Entriamo nel camerino di Erica o sarebbe più corretto dire Eric, un Drag King. La spiamo mentre è intenta a prepararsi per il suo Show e durante quello che lei definisce un vero è proprio “rituale” fatto di binding, contouring, package, etc. ci racconterà di lei, fino a scavare nel profondo della sua anima e di alcune verità nascoste.

INVITO A CENA, di Angela Rosa D’Auria con Guido di Geronimo

Avete ricevuto un invito a cena molto particolare, magari adescati su internet, su qualche app di incontri o più semplicemente siete qui per far compagnia ad un amico, fatto sta, che siete seduti anche voi a questa tavola e il padrone di casa ha deciso di raccontarvi un po’ di se. Glielo si legge negli occhi che un segreto inquietante avvolge questa particolare cena.

ABEL

di Michele Danubio con Vittorio Passaro

Abel, un ragazzo che soffre di Gimnofobia, la paura di restare nudi, mentre ormai s’è chiuso nella sua camera perché si sente inadatto nei confronti di questa società. Un animale in gabbia, ferito dalla vita e dal mondo che ormai corre più veloce della sua stessa natura, che bussa di continuo alla porta della sua conoscenza.

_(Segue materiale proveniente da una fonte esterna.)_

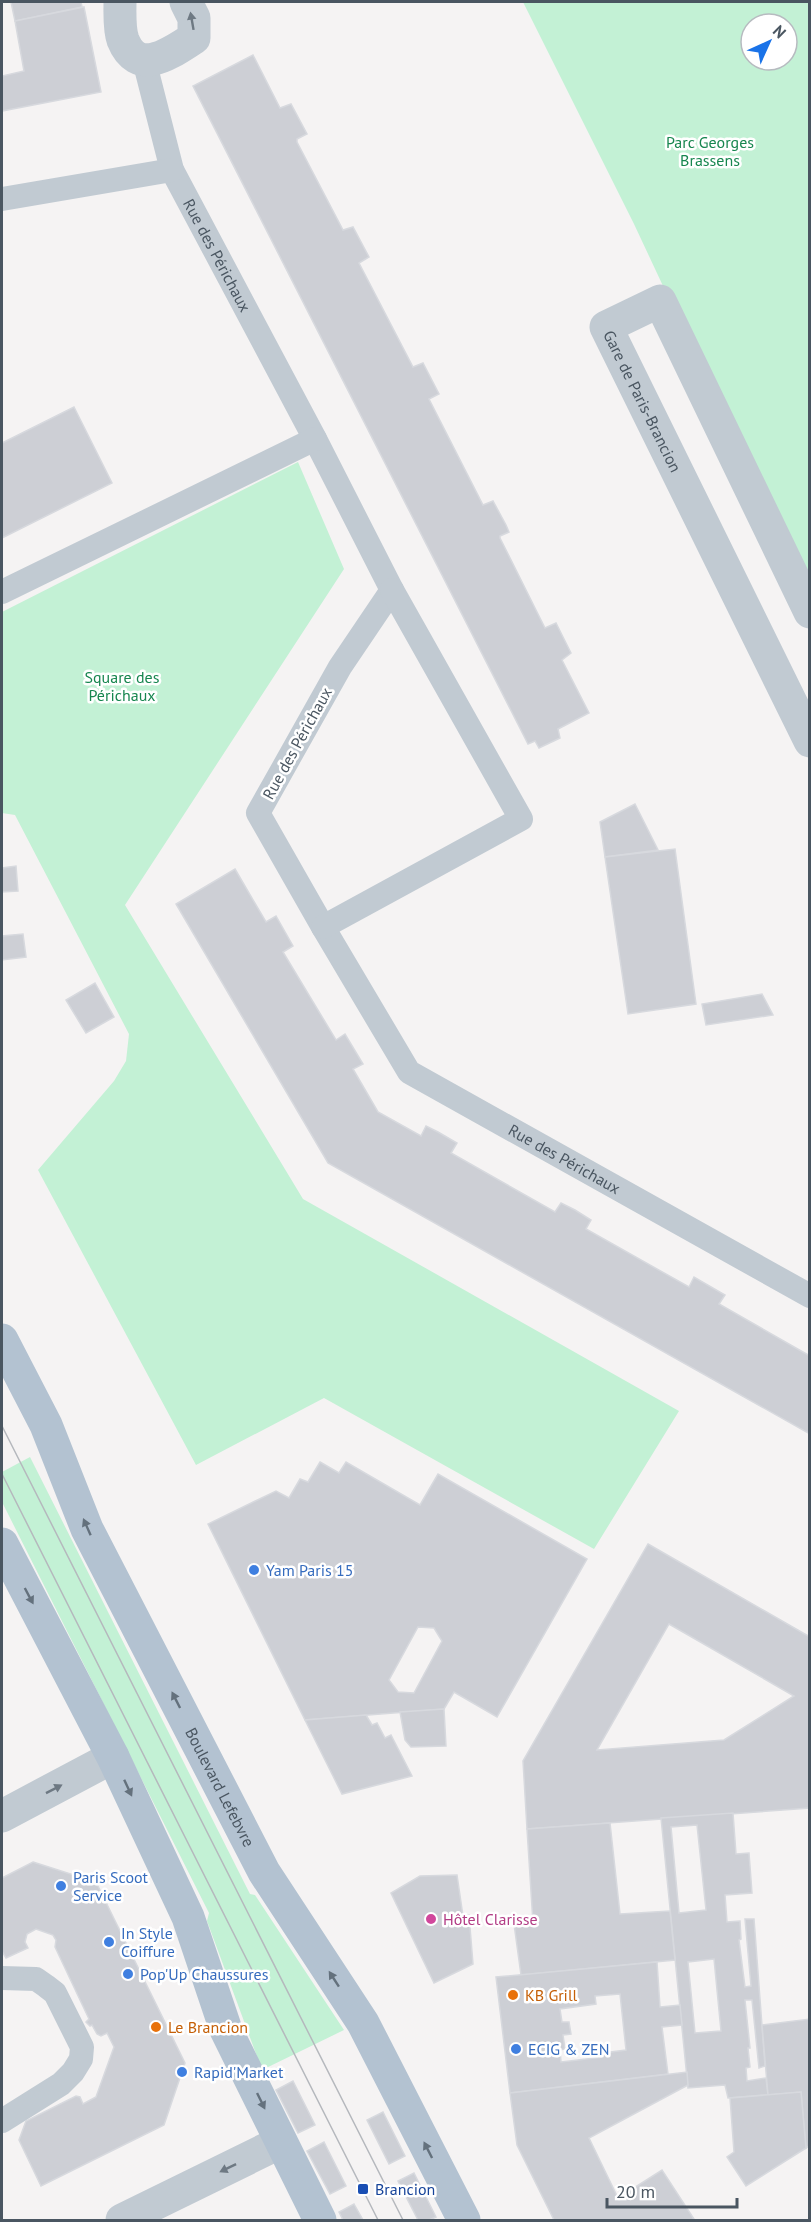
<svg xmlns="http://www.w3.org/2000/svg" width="811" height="2222" viewBox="0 0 811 2222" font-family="'PT Sans',sans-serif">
  <rect width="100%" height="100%" fill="#f5f3f3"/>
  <g fill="#c3f1d5" fill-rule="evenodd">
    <path d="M523 2H809V598L634 224ZM751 24H787V60H751Z"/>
    <path d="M298 462 344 569 125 905 303 1199 679 1411 594 1549 324 1398 196 1465 38 1170 114 1081 126 1061 129 1034 15 815 2 813V612Z"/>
    <path d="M30 1457 250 1894 255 1895 344 2030 262 2070 207 1921 209 1913 2 1502V1472Z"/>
  </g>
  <g fill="#cdcfd5" stroke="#d7d9de" stroke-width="1.5" fill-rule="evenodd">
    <path d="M11 2H81L82 7 15 21Z"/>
    <path d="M84 7 101 92 2 111V76L24 71 15 21Z"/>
    <path d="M253 55 280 108 291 104 307 134 297 139V142L343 230 353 227 369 257 359 263 413 367 423 363 439 394 429 399 483 505 493 501 506 525 509 532 500 536V538L545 628 556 623 571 653 562 660 589 713 558 729 560 738 539 748 535 741 528 744 193 86Z"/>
    <path d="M74 407 112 483 2 538V443Z"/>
    <path d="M635 804 658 850 605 857 600 822Z"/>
    <path d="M675 849 696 1004 628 1014 605 857Z"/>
    <path d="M16 866 18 891 2 892V868Z"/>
    <path d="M235 869 266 922 276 916 293 946 283 952 336 1040 345 1034 363 1064 353 1069 378 1112 421 1136 426 1126 438 1132 457 1143 451 1153 555 1212 561 1203 575 1210 591 1220 586 1229 689 1287 694 1277 725 1295 719 1304 810 1356V1434L328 1163 176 904Z"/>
    <path d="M23 934 26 957 2 960V936Z"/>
    <path d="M95 983 114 1017 86 1033 66 1000Z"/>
    <path d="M762 994 773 1015 706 1025 702 1004Z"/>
    <path d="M320 1462 339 1473 346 1462 420 1505 438 1474 587 1559 497 1717 454 1692 444 1709 305 1720 208 1524 276 1491 289 1498 300 1479 308 1482ZM418 1627 434 1628 442 1641 414 1693 398 1692 389 1680Z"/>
    <path d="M648 1544 810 1637V1808L527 1829 523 1761ZM669 1624 794 1696 724 1740 597 1750Z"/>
    <path d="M444 1709 446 1746 411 1747 405 1740 400 1712Z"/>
    <path d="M366 1715 372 1725 377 1723 385 1738 391 1735 412 1776 342 1794 305 1720Z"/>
    <path d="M733 1813 736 1854 749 1853 752 1893 725 1895 727 1922 740 1921 741 1939 739 1940 745 1987 751 1986 745 1919H754L765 2066 759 2068 752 2000H745L750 2048H748L750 2067 746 2068 747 2081 766 2078 768 2095 728 2098 725 2085 688 2088 661 1818ZM697 1825 706 1910 679 1913 671 1827ZM714 1959 721 2031 695 2033 688 1962Z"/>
    <path d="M610 1823 620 1914 670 1911 675 1960 521 1975 514 1924 533 1923 527 1829Z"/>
    <path d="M33 1862 96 1882 185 2063 164 2125 41 2186 19 2140 26 2121 76 2096 80 2097 83 2104 96 2097 114 2047 107 2033 101 2036 97 2034 92 2025 90 2026 86 2022 89 2019 55 1947 56 1940 53 1935 36 1929 27 1934 25 1942 28 1948 6 1958 2 1951V1878Z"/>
    <path d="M457 1875 463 1916 469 1915 473 1964 434 1983 391 1893 420 1876Z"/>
    <path d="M657 1962 660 2007 680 2005 682 2025 662 2027 668 2074 510 2093 496 1977ZM620 1994 626 2050 603 2053V2057L561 2062 560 2050 565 2049 563 2035 571 2034 569 2022H562L560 2009 596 2004 595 1996Z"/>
    <path d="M810 2019V2145L806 2148 801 2092 768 2095 762 2025Z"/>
    <path d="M687 2072 688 2085 589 2138 619 2200 625 2197 623 2195 662 2170 694 2219 691 2220H554L517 2145 510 2093Z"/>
    <path d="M293 2081 315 2125 298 2133 276 2090Z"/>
    <path d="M801 2092 806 2148 746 2186 727 2157 734 2152 730 2098Z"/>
    <path d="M383 2112 405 2156 389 2164 367 2120Z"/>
    <path d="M324 2142 346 2186 330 2194 307 2151Z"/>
    <path d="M414 2173 436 2217 429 2220H418L398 2181Z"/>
    <path d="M354 2204 363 2220H343L339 2212Z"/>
  </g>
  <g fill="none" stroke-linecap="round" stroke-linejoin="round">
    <g stroke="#c1cad2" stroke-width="24">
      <path id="s1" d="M144 60 172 170 315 439 392 590 340 667 258 813 323 927 409 1072 810 1296"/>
      <path d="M2 199 172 170"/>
      <path d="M2 592 315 439"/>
      <path d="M323 927 521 819 392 590"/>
      <path d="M2 1978 36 1979 46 1986 55 1993 82 2047 81 2059 73 2072 61 2084 2 2121"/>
    </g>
    <g stroke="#c1cad2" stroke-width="33">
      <path d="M120 2C120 13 119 29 123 40 138 78 172 52 194 38V18L186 2"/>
      <path id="s2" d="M810 612 660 301 606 327 810 741"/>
      <path d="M2 1816 113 1757"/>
      <path d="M122 2220 281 2142"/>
    </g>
    <g stroke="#b3c2d1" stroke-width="33">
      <path id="s3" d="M2 1340 46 1425 87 1529 264 1872 363 2023 464 2220"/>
      <path d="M2 1544 113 1757 188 1917 226 2030 320 2220"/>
    </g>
    <g stroke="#b5b8bd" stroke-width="1.5">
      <path d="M2 1426 403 2220"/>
      <path d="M2 1474 378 2220"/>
    </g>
  </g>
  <defs><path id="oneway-solid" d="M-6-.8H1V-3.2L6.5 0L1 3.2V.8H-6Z" transform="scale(1.5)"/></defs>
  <g fill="#6e7983">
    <use href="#oneway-solid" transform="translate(192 21) rotate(-100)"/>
    <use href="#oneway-solid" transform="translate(54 1789) rotate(-27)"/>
    <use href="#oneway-solid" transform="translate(228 2168) rotate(154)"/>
  </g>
  <g fill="#64717d">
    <use href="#oneway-solid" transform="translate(87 1527) rotate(-114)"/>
    <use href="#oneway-solid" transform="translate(29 1596) rotate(62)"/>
    <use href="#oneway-solid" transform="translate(176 1700) rotate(-117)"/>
    <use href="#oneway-solid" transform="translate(128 1788) rotate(65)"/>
    <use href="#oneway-solid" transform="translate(334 1979) rotate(-123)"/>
    <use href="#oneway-solid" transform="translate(261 2101) rotate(64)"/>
    <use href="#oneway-solid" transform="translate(428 2150) rotate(-117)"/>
  </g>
  <g fill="#3f7fe0" stroke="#fff" stroke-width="2">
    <circle cx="254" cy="1570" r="6"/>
    <circle cx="61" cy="1886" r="6"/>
    <circle cx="109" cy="1942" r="6"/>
    <circle cx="128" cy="1974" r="6"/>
    <circle cx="516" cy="2049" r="6"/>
    <circle cx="182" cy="2072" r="6"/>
  </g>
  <circle fill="#d1479c" stroke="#fff" stroke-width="2" cx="431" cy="1919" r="6"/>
  <g fill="#e8710a" stroke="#fff" stroke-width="2">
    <circle cx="513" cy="1995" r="6"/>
    <circle cx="156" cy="2027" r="6"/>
  </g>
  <rect fill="#1a4fb4" stroke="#fff" stroke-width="2" x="357" y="2183" width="12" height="12" rx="3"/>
  <g text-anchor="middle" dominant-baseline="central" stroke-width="5" stroke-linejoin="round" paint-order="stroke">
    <g font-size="16" fill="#17864f" stroke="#fff">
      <text x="710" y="142">Parc Georges<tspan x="710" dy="18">Brassens</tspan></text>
      <text x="122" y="677">Square des<tspan x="122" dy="18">Périchaux</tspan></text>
    </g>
    <g font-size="16" fill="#4a5661" stroke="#fff">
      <text stroke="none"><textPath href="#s1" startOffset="210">Rue des Périchaux</textPath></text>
      <text stroke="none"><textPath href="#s2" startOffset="488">Gare de Paris-Brancion</textPath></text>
      <text transform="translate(297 743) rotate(-61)">Rue des Périchaux</text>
      <text stroke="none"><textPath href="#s1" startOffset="1326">Rue des Périchaux</textPath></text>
      <text stroke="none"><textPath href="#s3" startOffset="498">Boulevard Lefebvre</textPath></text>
    </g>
    <g font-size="16" fill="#366cbe" stroke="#fff" text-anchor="start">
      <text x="266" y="1570">Yam Paris 15</text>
      <text x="73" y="1877">Paris Scoot<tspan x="73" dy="18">Service</tspan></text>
      <text x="121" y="1933">In Style<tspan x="121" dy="18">Coiffure</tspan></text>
      <text x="140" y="1974">Pop'Up Chaussures</text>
      <text x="528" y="2049">ECIG &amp; ZEN</text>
      <text x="194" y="2072">Rapid'Market</text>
    </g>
    <g font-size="16" fill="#b23c85" stroke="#fff" text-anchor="start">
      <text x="443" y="1919">Hôtel Clarisse</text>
    </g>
    <g font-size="16" fill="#c56008" stroke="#fff" text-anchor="start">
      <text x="525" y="1995">KB Grill</text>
      <text x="168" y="2027">Le Brancion</text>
    </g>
    <g font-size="16" fill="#164399" stroke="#fff" text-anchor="start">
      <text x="375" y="2189">Brancion</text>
    </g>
  </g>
  <rect width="811" height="2222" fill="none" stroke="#4a5661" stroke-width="6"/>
  <g transform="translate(769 42) rotate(45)"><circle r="28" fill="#ffffff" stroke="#b7bbc0" stroke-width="1.5"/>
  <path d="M0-4.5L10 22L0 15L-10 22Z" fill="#1a73e8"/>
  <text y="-9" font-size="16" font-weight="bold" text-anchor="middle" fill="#4a5661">N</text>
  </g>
  <path d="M607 2198v9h130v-9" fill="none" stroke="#4a5661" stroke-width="3"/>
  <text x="616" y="2198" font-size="18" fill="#4a5661" stroke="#ffffff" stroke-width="4.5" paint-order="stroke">20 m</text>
</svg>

SPECCHIO di Patrizia di Martino con Vincenzo Coppola

Un ragazzo, nell’Italia fascista, si specchia ogni giorno, si studia, si scruta, si cerca in quell’immagine riflessa in cui non si riconosce, in cui non vede la vera parte di se, ma a volte il nostro riflesso mette a nudo la nostra anima. Ci rivela dove si nasconde la parte in cui più ci sentiamo noi stessi, dove troviamo la nostra vera essenza.